Doby, who was born in December 1923 in Camden, S.C., batted left and threw right.
After graduating from high school, he enlisted in the Army, where he stayed until 1946. When he came out of the service, he went to play baseball with the Negro National League’s Newark Eagles for four seasons, leading them to a championship in 1946. Bill Veeck, Cleveland’s owner, had scouted Doby, recognized his talent and made him an offer. The rest, as they say, “is history.”
Elected to the Baseball Hall of Fame in 1998, he was a nine-time all-star, earning seven appearances with Cleveland and two with the Eagles. He twice led the American League with home runs. During his career he also played for the Chicago White Sox and the Detroit Tigers. In 1962, he became the first former pro player to play for a professional Japanese team, the Chunichi Dragons.

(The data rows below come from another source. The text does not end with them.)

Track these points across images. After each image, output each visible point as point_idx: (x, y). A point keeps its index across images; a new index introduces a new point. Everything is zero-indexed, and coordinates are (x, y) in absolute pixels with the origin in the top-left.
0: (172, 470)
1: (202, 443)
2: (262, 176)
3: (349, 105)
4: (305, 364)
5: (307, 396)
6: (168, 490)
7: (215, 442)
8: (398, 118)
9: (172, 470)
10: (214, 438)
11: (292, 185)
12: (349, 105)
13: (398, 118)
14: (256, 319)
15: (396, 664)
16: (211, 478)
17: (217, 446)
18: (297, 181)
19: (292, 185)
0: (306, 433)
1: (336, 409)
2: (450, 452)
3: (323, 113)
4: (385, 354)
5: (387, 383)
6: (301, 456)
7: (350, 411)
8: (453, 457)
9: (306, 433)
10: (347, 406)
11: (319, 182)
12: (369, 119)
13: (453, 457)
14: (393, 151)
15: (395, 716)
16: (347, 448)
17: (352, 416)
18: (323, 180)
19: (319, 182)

Commenting on the role he played in the integration of the sport, he said that the United States was still very segregated when he played. He was not able to stay at the same hotels or eat at the same restaurants as the rest of the team because of the color of his skin. He was often taunted, verbally assaulted by the fans and not accepted by many of the white players, but he said he never let that affect his games.